» DATA TO USE:
******************************
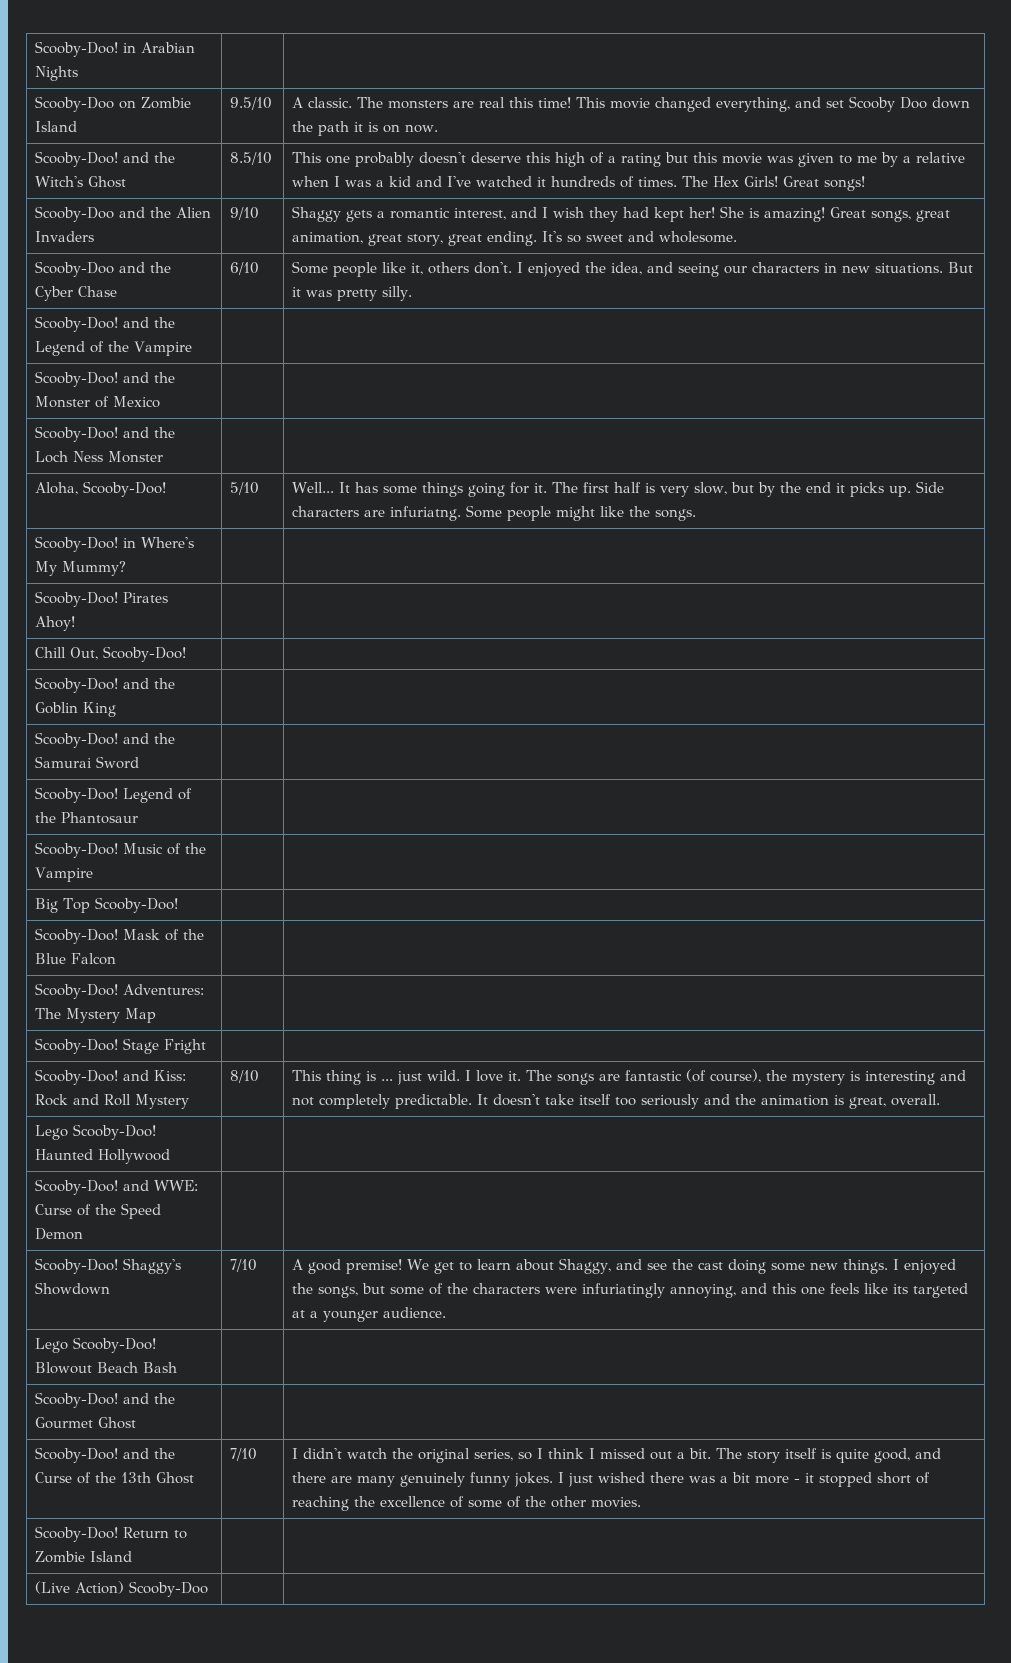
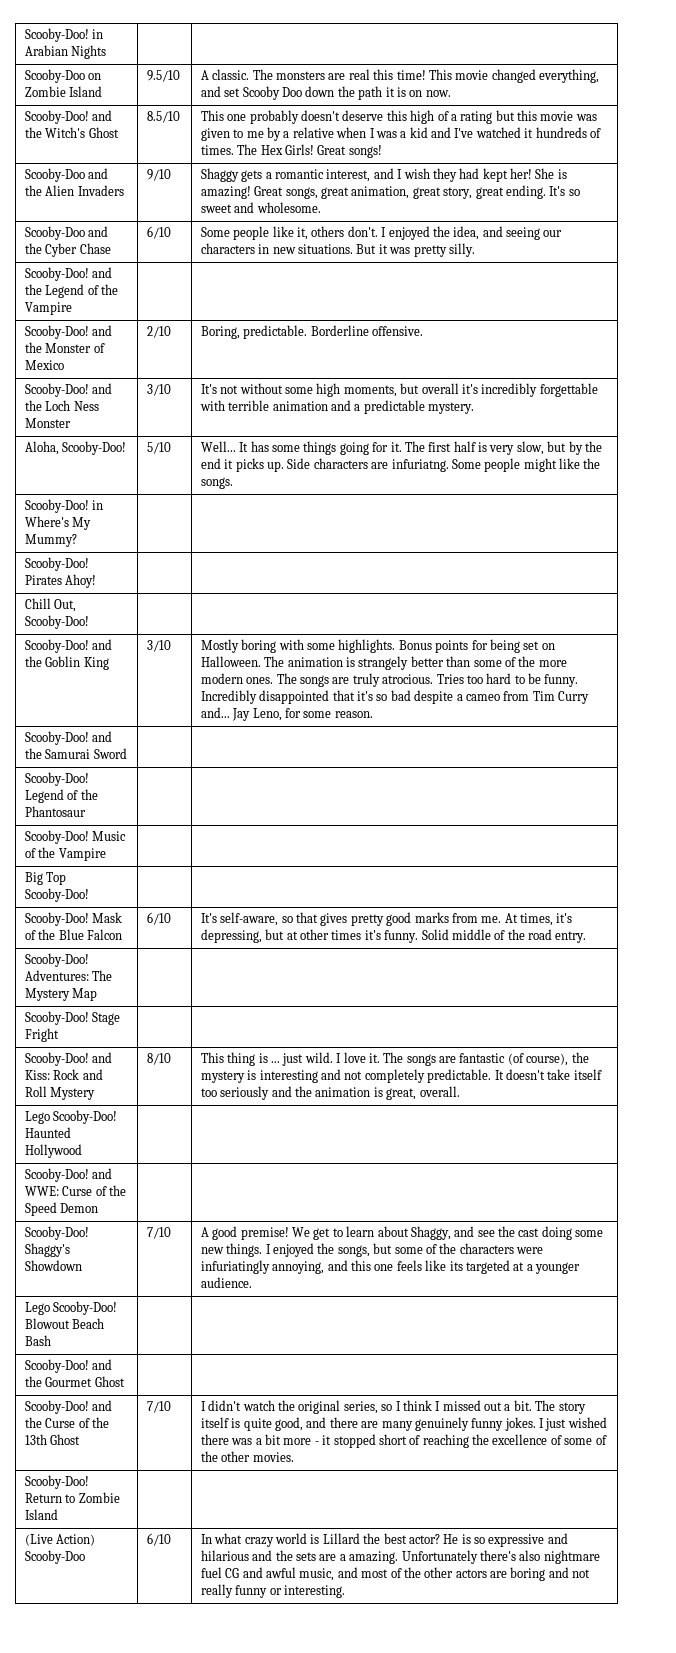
(161, 402) | -> [146,326,171,338] [200,325,424,339] 2/10 | Boring, predictable. Borderline offensive.
(164, 457) | -> [146,384,171,396] [200,383,598,397] [199,400,475,414] 3/10 | It's not without some high moments, but overall it's incredibly forgettable with terrible animation and a predictable mystery.
(117, 709) | -> [146,640,171,652] [200,639,555,653] [200,656,567,670] [200,673,579,687] [200,690,590,704] [200,707,373,721] 3/10 | Mostly boring with some highlights. Bonus points for being set on Halloween. The animation is strangely better than some of the more modern ones. The songs are truly atrocious. Tries too hard to be funny. Incredibly disappointed that it's so bad despite a cameo from Tim Curry and... Jay Leno, for some reason.
(117, 959) | -> [146,912,171,925] [200,912,573,926] [200,929,587,943] 6/10 | It's self-aware, so that gives pretty good marks from me. At times, it's depressing, but at other times it's funny. Solid middle of the road entry.
(209, 1589) | -> [146,1533,171,1546] [200,1533,568,1547] [200,1550,600,1564] [200,1567,591,1581] [200,1584,346,1598] 6/10 | In what crazy world is Lillard the best actor? He is so expressive and hilarious and the sets are a amazing. Unfortunately there's also nightmare fuel CG and awful music, and most of the other actors are boring and not really funny or interesting.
******************************
» EXERCISE INSTRUCTIONS: Look through the records above for the word "that" and state how many lines contain it, giving the number alone.

» TASK OUTPUT: 2